Created attachment 1602934 [details] evm.log1.tgz
Created attachment 1602935 [details] evm.log2.tgz
I checked it on CFME-5.11.0.19/RHV-4.3.5: VDDK migration 20 VMs of 20 GB disk run, on the new RHV I got, and the migration passed, for all 20 VMs. Though each of the conversion hosts are set to max_concurrent_tasks=10, one host got 15 VMs, and the second only 5 VMs. @Fabien, Maybe I am missing something, on how the conversion host are evaluated, (Maybe other considerations are taken account here, that I am not a ware of). My understanding is that the VMs should be distributed evenly. In ALL my runs, in RDU lab RHV systems, the distribution is not even, as it was seen in previous versions of CFME. (using CFME-5.11.0.18, CFME-5.11.0.19).
@ilanit, can we get access to the appliance and run the migration plans on our own ? From the logs, we see that the number of running tasks is not updated, so the least utilized host is not always the same, until the value gets updated. @dan, can you look into this please ?
https://github.com/ManageIQ/manageiq/pull/19213
New commit detected on ManageIQ/manageiq/ivanchuk: https://github.com/ManageIQ/manageiq/commit/a4010f7a3817ebb25f0d770e1d60700650a4120c commit a4010f7a3817ebb25f0d770e1d60700650a4120c Author: Adam Grare <agrare> AuthorDate: Fri Aug 30 08:29:27 2019 -0400 Commit: Adam Grare <agrare> CommitDate: Fri Aug 30 08:29:27 2019 -0400 Merge pull request #19213 from djberg96/conversion_host_pending_state [V2V] Add pending state as a valid active task. (cherry picked from commit c5e268341c65f8c33899a411e46b74d71dc86ffc) https://bugzilla.redhat.com/show_bug.cgi?id=1716283 app/models/conversion_host.rb | 2 +- 1 file changed, 1 insertion(+), 1 deletion(-)
Tested cfme-5.11.0.22 + a fix for this bug rhv-4.3.5.4-0.1.el7 (small scale) v2v migration ended successfully, for all the following tests.
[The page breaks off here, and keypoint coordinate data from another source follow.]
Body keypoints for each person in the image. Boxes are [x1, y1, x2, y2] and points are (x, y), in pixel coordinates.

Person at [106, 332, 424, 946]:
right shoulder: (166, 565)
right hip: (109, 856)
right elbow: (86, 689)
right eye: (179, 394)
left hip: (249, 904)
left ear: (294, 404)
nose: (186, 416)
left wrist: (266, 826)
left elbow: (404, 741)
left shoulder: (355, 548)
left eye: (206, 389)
VMs were distributed evenly, between the 2 conversion hosts, as expected: test1: 20VMs, 16GB disk, 2 conversion hosts, vddk, provider max concurrent migrations=20, provider max concurrent migrations=10 test2: 20VMs, 16GB disk, 2 conversion hosts, vddk, provider max concurrent migrations=20, provider max concurrent migrations=5 test3: 20VMs, 100GB disk, 2 conversion hosts, vddk, provider max concurrent migrations=20, provider max concurrent migrations=10 Logs can be found here: https://drive.google.com/drive/u/0/folders/1hO3pvxLMP4SKznVDOTJrWA70_lCudxSw : evm_log1.log - last 10:10, 5:5 16GB 20 VMs migration evm_log2.log - last 10:10, 100GB 20 VMs migration
Ilanit, Can this be marked as verified based on Comment 34.
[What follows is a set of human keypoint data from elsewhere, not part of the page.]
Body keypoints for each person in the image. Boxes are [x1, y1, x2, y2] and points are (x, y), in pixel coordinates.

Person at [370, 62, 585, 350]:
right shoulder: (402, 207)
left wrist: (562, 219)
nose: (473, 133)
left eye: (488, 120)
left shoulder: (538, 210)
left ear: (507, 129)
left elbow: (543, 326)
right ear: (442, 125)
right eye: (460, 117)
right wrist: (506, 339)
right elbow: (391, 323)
in reply to comment #35 No because I still need to check it is working on CFME-5.11.0.23
Verified on CFME-5.11.0.24/RHV-4.3.5.4-0.1.el7. Tested with 20 VMs, 20GB disk each. 2 conversion hosts. conversion host Concurrent max tasks = 10 Provider concurrent migrations = 20 VMs were distributed evenly, between 2 conversion hosts, 10:10.